Exercises =>
1. Transcribe the passage of the cauliflower cream text starting at "Ideally, I was" and ending at "dishes! Only savory.".
2. List the dishes that the cauliflower cream text names as uses for the cream sauce in place of coconut milk or soy milk.

Document =>
==*==
Cauliflower Cream


Cauliflower Cream :: When I started following Dr. McDougall’s Maximum Weight Loss plan, I initially gave up the thought of having any creamy type dishes. My mind kept racing around what non-starchy vegetables I could blend to create a cream of sorts.

What did I want a cream sauce for?

Ideally, I was looking for a cream sauce to replace coconut milk in curries and vegetable korma, soy milk in soups, mushroom stroganoff and in mashed or twice baked potatoes.

Now obviously I’m aware I’m not recreating the taste of coconut milk or soy milk. I’m just looking for something that can successfully replace them without altering the taste of the dish too much.

This cream sauce is in no way to be used for sweet dishes! Only savory.
==*==
Recorded data =>

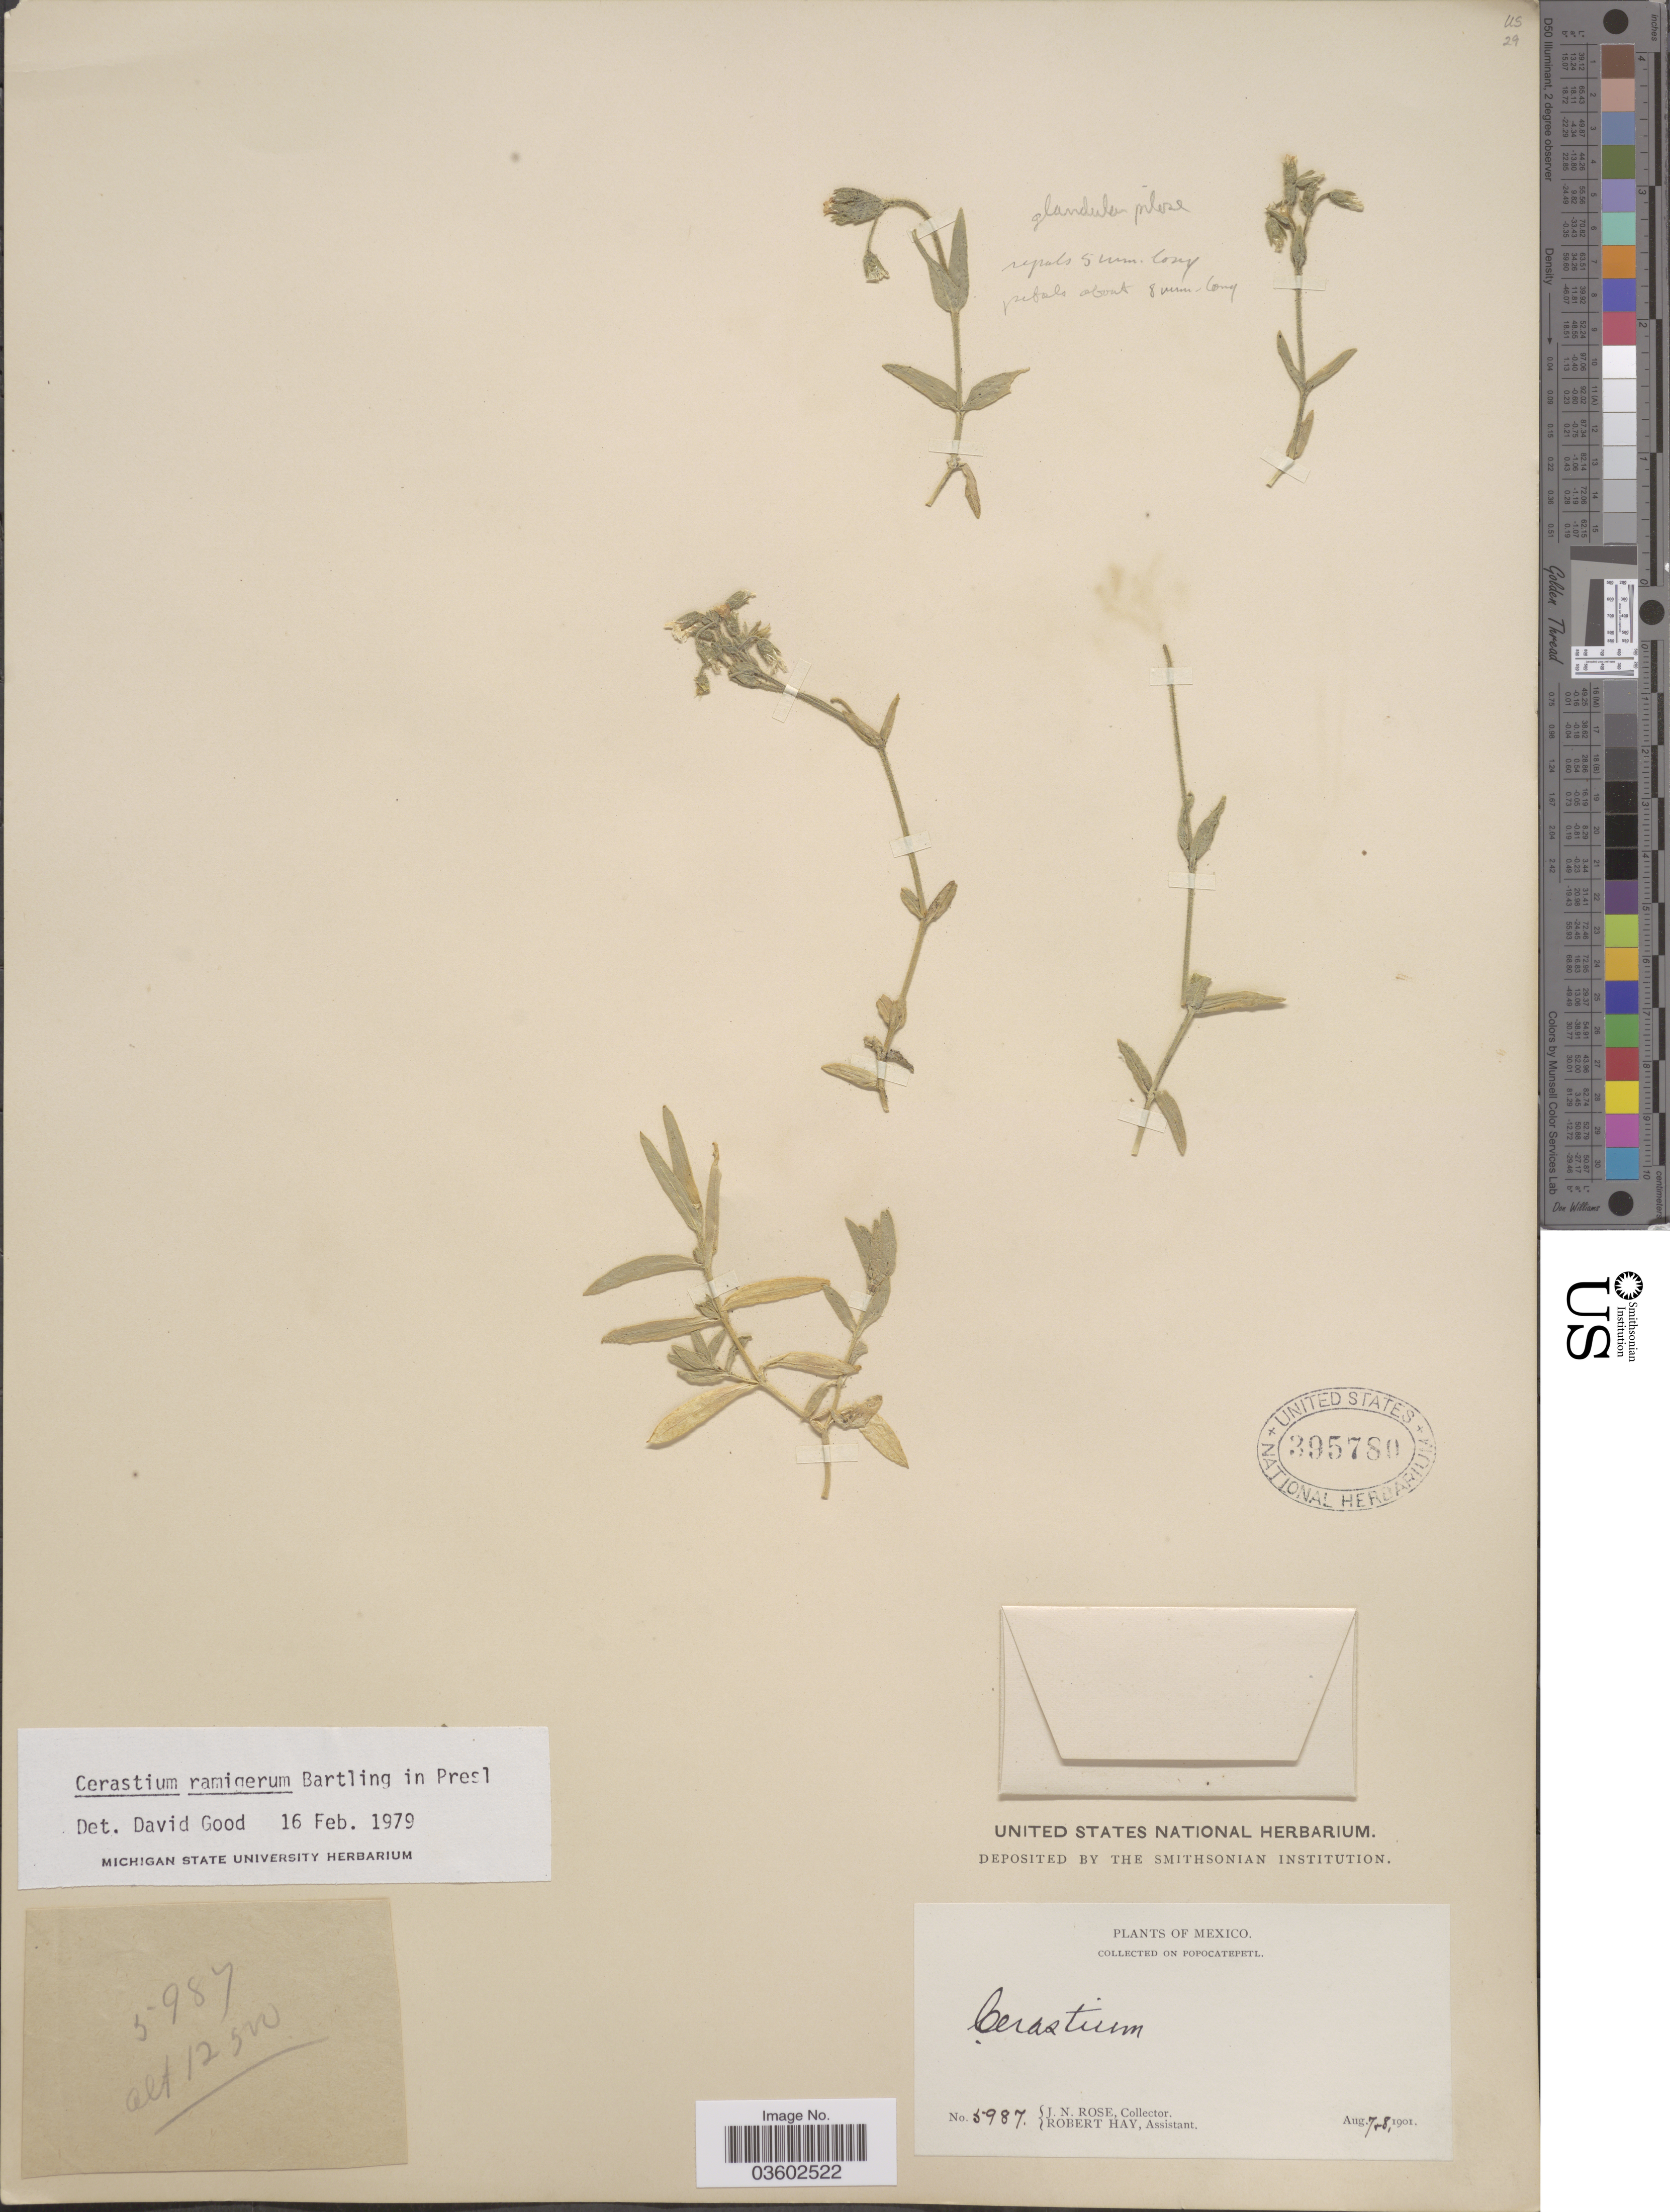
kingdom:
==*==
Solutions to the problems =>
1.
Ideally, I was looking for a cream sauce to replace coconut milk in curries and vegetable korma, soy milk in soups, mushroom stroganoff and in mashed or twice baked potatoes.

Now obviously I’m aware I’m not recreating the taste of coconut milk or soy milk. I’m just looking for something that can successfully replace them without altering the taste of the dish too much.

This cream sauce is in no way to be used for sweet dishes! Only savory.

2.
- Curries
- Vegetable korma
- Soups
- Mushroom stroganoff
- Mashed potatoes
- Twice baked potatoes